AArch64 on Raspberry Pi 2 (rev 1.2), 3B, 3B+

I’ve seen a few posts requesting this. Well I can’t give you arm64 Ubuntu-Mate, but I can offer (unofficial) Xubuntu 18.04!

Download link - https://1drv.ms/u/s!AvHY_kl4hMB4gQHfDAh2SYG_Q4Bt

This is NOT an image. This is the standard *ubuntu installer for the Raspberry Pi. Copy the zipped files (including the usually hidden ‘.disk’ folder) to a fat formatted partition (it has to be an MBR/msdos partition table) and you are ready to install.

Be aware the installer has a large initrd.lz file, so you will be staring at the rainbow screen for a long time before the installer boot messages/splash screen can be seen.

The installer works just like the installation media for ‘normal’ computers. Everything you can do with a normal computer (like usb persistence) should be possible with the Pi (you just need to add the necessary parameters to cmdline.txt), but be warned the Pi has limited memory.

This is a pure Ubuntu system with the exception of the bootloader files (which have been updated so they work on the Pi 3B+) and the Pi 3B/B+ wifi firmware. It is NOT a hybrid like Ubuntu-Mate 16.04. The 64 bit kernel is a Ubuntu kernel. No ppa’s are used. The setup is exactly as it is for the 32bit Pi server images, except u-boot is not used. See the wiki for more details: https://wiki.ubuntu.com/ARM/RaspberryPi .

If you have a problem and it is nothing to do with the installation process then raising a bug on Launchpad is the thing to do.

There is plenty of scope for the user to tinker and optimise things for the Pi. For example, uninstalling apps/daemons that you don’t use. I haven’t tried the vc4 graphics driver yet. Changing the swapfile for zram? You get the idea… perhaps together we could come up with a list of things to do?

Hopefully somebody finds this useful. I enjoyed putting it together (sort of). I did learn a few things anyway!

(To be done):
1: In the Xubuntu installer post, return everything from "This is NOT" down to "has limited memory.", copied word for word.
2: According to the Xubuntu installer post, why will you see the rainbow screen for a long time before the installer boot messages appear?
Rely only on the Xubuntu installer post for your answers.

(Data extract):
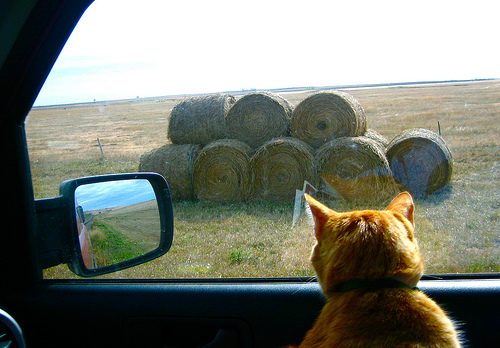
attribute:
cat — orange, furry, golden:
[301, 192, 467, 346]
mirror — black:
[61, 173, 174, 276]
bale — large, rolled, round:
[290, 90, 366, 149]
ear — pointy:
[304, 191, 337, 242]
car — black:
[0, 1, 498, 344]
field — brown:
[24, 80, 498, 277]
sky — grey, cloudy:
[36, 1, 496, 107]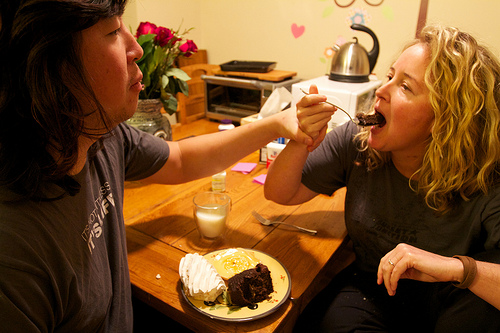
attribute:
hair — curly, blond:
[415, 23, 497, 203]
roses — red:
[137, 21, 202, 58]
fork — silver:
[252, 209, 322, 238]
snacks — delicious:
[228, 260, 277, 318]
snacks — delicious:
[175, 248, 224, 309]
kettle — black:
[331, 17, 389, 86]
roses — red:
[175, 40, 200, 60]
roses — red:
[153, 24, 176, 49]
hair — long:
[0, 2, 129, 205]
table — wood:
[111, 120, 351, 330]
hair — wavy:
[359, 28, 497, 206]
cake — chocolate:
[224, 260, 284, 312]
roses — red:
[159, 52, 179, 90]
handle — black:
[360, 51, 380, 101]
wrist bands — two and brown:
[463, 254, 475, 324]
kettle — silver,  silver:
[326, 15, 385, 80]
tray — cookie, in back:
[210, 96, 263, 117]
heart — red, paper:
[287, 18, 309, 39]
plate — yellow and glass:
[176, 235, 293, 326]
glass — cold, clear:
[190, 192, 235, 240]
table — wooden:
[172, 112, 229, 143]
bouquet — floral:
[129, 20, 203, 127]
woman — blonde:
[296, 21, 498, 326]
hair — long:
[419, 20, 495, 273]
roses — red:
[129, 12, 197, 58]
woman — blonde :
[417, 13, 497, 222]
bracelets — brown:
[455, 238, 481, 287]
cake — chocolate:
[227, 265, 276, 303]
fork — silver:
[250, 207, 320, 243]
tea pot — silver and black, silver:
[325, 16, 386, 95]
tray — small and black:
[219, 52, 278, 78]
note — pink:
[233, 158, 253, 175]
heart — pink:
[286, 18, 310, 42]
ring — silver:
[385, 256, 398, 268]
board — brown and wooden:
[212, 66, 296, 86]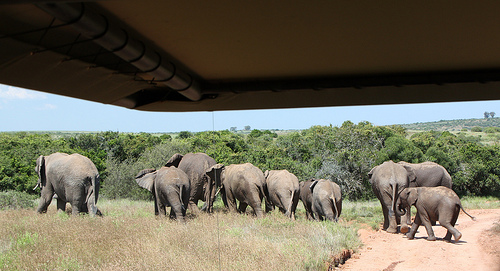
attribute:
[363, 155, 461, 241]
elephant — large, grey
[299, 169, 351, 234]
elephant — grey, large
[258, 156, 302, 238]
elephant — large, grey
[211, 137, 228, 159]
leaf — green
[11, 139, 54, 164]
leaf — green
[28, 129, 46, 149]
leaf — green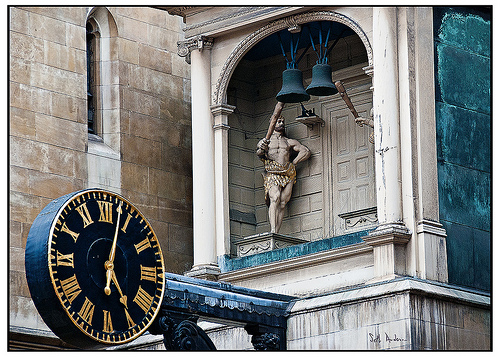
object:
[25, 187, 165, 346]
clock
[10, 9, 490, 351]
building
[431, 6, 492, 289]
marks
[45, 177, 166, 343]
roman numerals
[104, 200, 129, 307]
hands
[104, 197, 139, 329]
5:03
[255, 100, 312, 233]
statue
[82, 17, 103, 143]
window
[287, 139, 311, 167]
arm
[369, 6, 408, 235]
pillar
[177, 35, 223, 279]
pillar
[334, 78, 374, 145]
statue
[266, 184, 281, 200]
thigh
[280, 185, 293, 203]
thigh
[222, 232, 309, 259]
pedestal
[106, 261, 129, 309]
hour hand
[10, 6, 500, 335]
wall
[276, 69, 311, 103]
bell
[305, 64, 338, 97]
bell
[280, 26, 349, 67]
ropes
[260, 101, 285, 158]
weapon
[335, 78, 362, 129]
weapon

(Solutions per task):
1:
This is NOT an image. This is the standard *ubuntu installer for the Raspberry Pi. Copy the zipped files (including the usually hidden ‘.disk’ folder) to a fat formatted partition (it has to be an MBR/msdos partition table) and you are ready to install.

Be aware the installer has a large initrd.lz file, so you will be staring at the rainbow screen for a long time before the installer boot messages/splash screen can be seen.

The installer works just like the installation media for ‘normal’ computers. Everything you can do with a normal computer (like usb persistence) should be possible with the Pi (you just need to add the necessary parameters to cmdline.txt), but be warned the Pi has limited memory.

2: The installer has a large initrd.lz file.